Nós já temos uma moeda surreal: chama-se “euro” e na outra encarnação chamava-se “marco” e era alemão.
Com a
entrada de Portugal no euro, o país perdeu, pela primeira vez desde a sua
fundação em 1143, a capacidade de criar moeda. Não dispomos de política monetária própria, não controlamos
a quantidade de moeda em circulação, a taxa de juro, nem a taxa de câmbio.
A soberania monetária foi transferida
para uma nova instituição da União Europeia, o Banco Central Europeu, governada
por tecnocratas, vindos de grandes instituições financeiras privadas, que,
naturalmente, defendem os seus interesses.
Claro que isto
não se aplica apenas a Portugal mas aos 18
países que compõem hoje a Zona Euro.
O problema é que estes países caracterizam-se por uma enorme heterogeneidade.
Os países do “centro”, geográfico e económico, como a Alemanha, (ainda) a
França e a Holanda não têm os mesmos problemas nem os mesmos interesses
estratégicos que os países da “periferia”, como Portugal ou a Grécia.
Portugal
entrou no euro com uma moeda demasiado forte. Uma supermoeda surreal para
uma microeconomia e as exportações tornaram-se ainda mais caras e difíceis (para quem não exporta “Mercedes” mas pares de sapatos) e as
importações cada vez mais agradáveis.
Tudo isto acentuou o domínio exportador alemão. Em nome de um mercado único, os países do “centro” da Europa inundaram as economias dos outros estados membros
de dinheiro em troca da destruição do tecido produtivo desses países.
Mais do que membros de pleno direito de uma união monetária, os países menos industrializados foram vistos como
novos mercados. Nessa altura Portugal como mercado
consumidor poderia representar, e representou, uma fonte de lucros e
expansão para os capitais do norte.

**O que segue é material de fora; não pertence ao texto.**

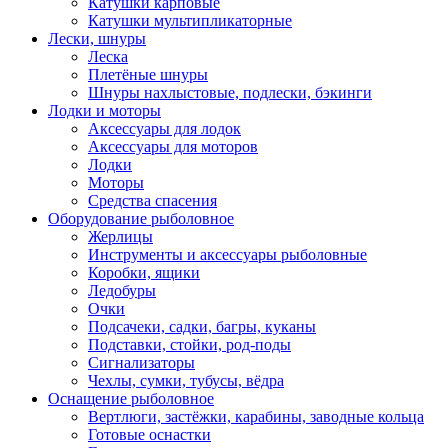
Катушки карповые
Катушки мультипликаторные
Лески, шнуры
Леска
Плетёные шнуры
Шнуры нахлыстовые, подлески, бэкинги
Лодки и моторы
Аксессуары для лодок
Аксессуары для моторов
Лодки
Моторы
Средства спасения
Оборудование рыболовное
Жерлицы
Инструменты и аксессуары рыболовные
Коробки, ящики
Ледобуры
Очки
Подсачеки, садки, багры, куканы
Подставки, стойки, род-поды
Сигнализаторы
Чехлы, сумки, тубусы, вёдра
Оснащение рыболовное
Вертлюги, застёжки, карабины, заводные кольца
Готовые оснастки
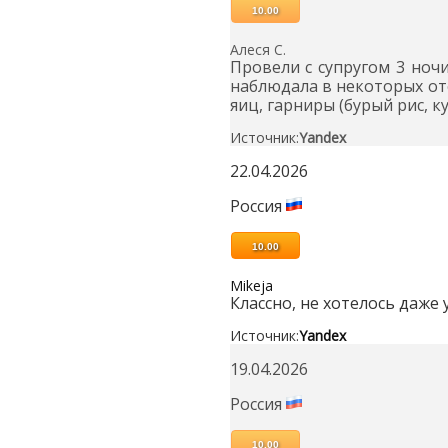
10.00
Алеся С.
Провели с супругом 3 ночи
наблюдала в некоторых отел
яиц, гарниры (бурый рис, 
Источник:
Yandex
22.04.2026
Россия
10.00
Mikeja
Классно, не хотелось даже 
Источник:
Yandex
19.04.2026
Россия
10.00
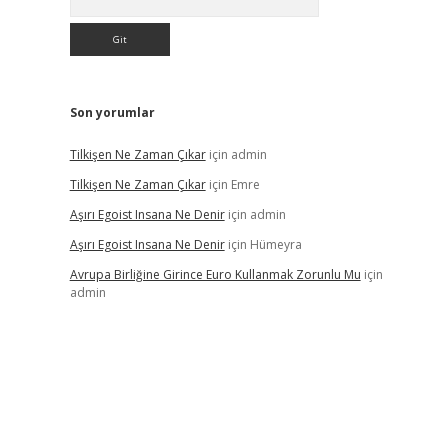
Son yorumlar
Tilkişen Ne Zaman Çıkar
için
admin
Tilkişen Ne Zaman Çıkar
için
Emre
Aşırı Egoist Insana Ne Denir
için
admin
Aşırı Egoist Insana Ne Denir
için
Hümeyra
Avrupa Birliğine Girince Euro Kullanmak Zorunlu Mu
için
admin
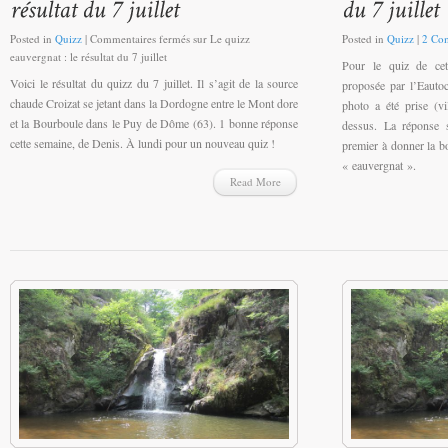
Posted in
Quizz
|
Commentaires fermés
sur Le quizz
Posted in
Quizz
|
2 Co
eauvergnat : le résultat du 7 juillet
Pour le quiz de cet
Voici le résultat du quizz du 7 juillet. Il s’agit de la source
proposée par l’Eauto
chaude Croizat se jetant dans la Dordogne entre le Mont dore
photo a été prise (vi
et la Bourboule dans le Puy de Dôme (63). 1 bonne réponse
dessus. La réponse 
cette semaine, de Denis. À lundi pour un nouveau quiz !
premier à donner la 
« eauvergnat ».
Read More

E para transformar países como Portugal em
consumidores deram-lhes uma moeda estável, com credibilidade e juros baixos (a
adesão ao euro significou uma enorme descida na taxa de juros).
Como competir com os países do “centro” que têm a mesma moeda, mas não têm,
como nós, uma estrutura produtiva (a que ainda resta) muito baseada
em setores tecnologicamente atrasados - mão-de-obra pouco qualificada, baixo
padrão de especialização produtiva, logo exportações muito dependentes do preço?
A nossa falta de
competitividade externa traduziu-se em desequilíbrios crescentes na balança de
pagamentos, que foram iludidos pelo fácil endividamento (afinal pertencíamos à Europa
e na carteira tínhamos euros).
Mas,
quando o resultado nos rebentou nas mãos (défices
sucessivos, preocupação dos “investidores”, subida do risco e, logo, dos juros,
queda do investimento, estagnação económica e aumento do desemprego), quando nos revelámos tão vulneráveis ao
abalo financeiro internacional, explicaram-nos que andámos a viver acima das
nossas possibilidades, que não produzimos o suficiente para manter um Estado
Social demasiado caro.
Não deixa de ser irónico que países como a Alemanha critique Portugal ou
a Grécia, , pelo seu ‘despesismo’, quando o facto destes países ‘viverem acima
das suas possibilidades’ lhe possibilitou gerar um excedente comercial que
permite que o seu governo tenha défices orçamentais mais baixos (“Alemanha
foi o único país da UE sem défice em 2012”. Onde pode ler-se também que “O
défice mais elevado em percentagem do PIB registou-se em Espanha (10,6%),
seguindo-se o de outros quatro países em dificuldades e sob intervenção
externa: Grécia (com um défice de 10%), Irlanda (7,6%), Portugal (6,4%) e
Chipre (6,3%).” Ler mais aqui. E “Alemanha
prevê défice nulo em 2015 e excedente nos anos seguintes”, Ler mais aqui.)
Grande Alemanha, sim senhor, o seu excedente na balança é o
défice do vizinho. Por isso é que a zona euro como um todo tem uma balança
corrente aproximadamente equilibrada com o resto do mundo. A zona euro é um
jogo de soma nula.
Este é, portanto, o estado a que a nossa moeda surreal, com uma arquitetura
que acentua as assimetrias e as desigualdades, nos ajudou a chegar e à qual
estamos amarrados.
Até quando esta moeda surreal nas nossas carteiras e na nossa vida?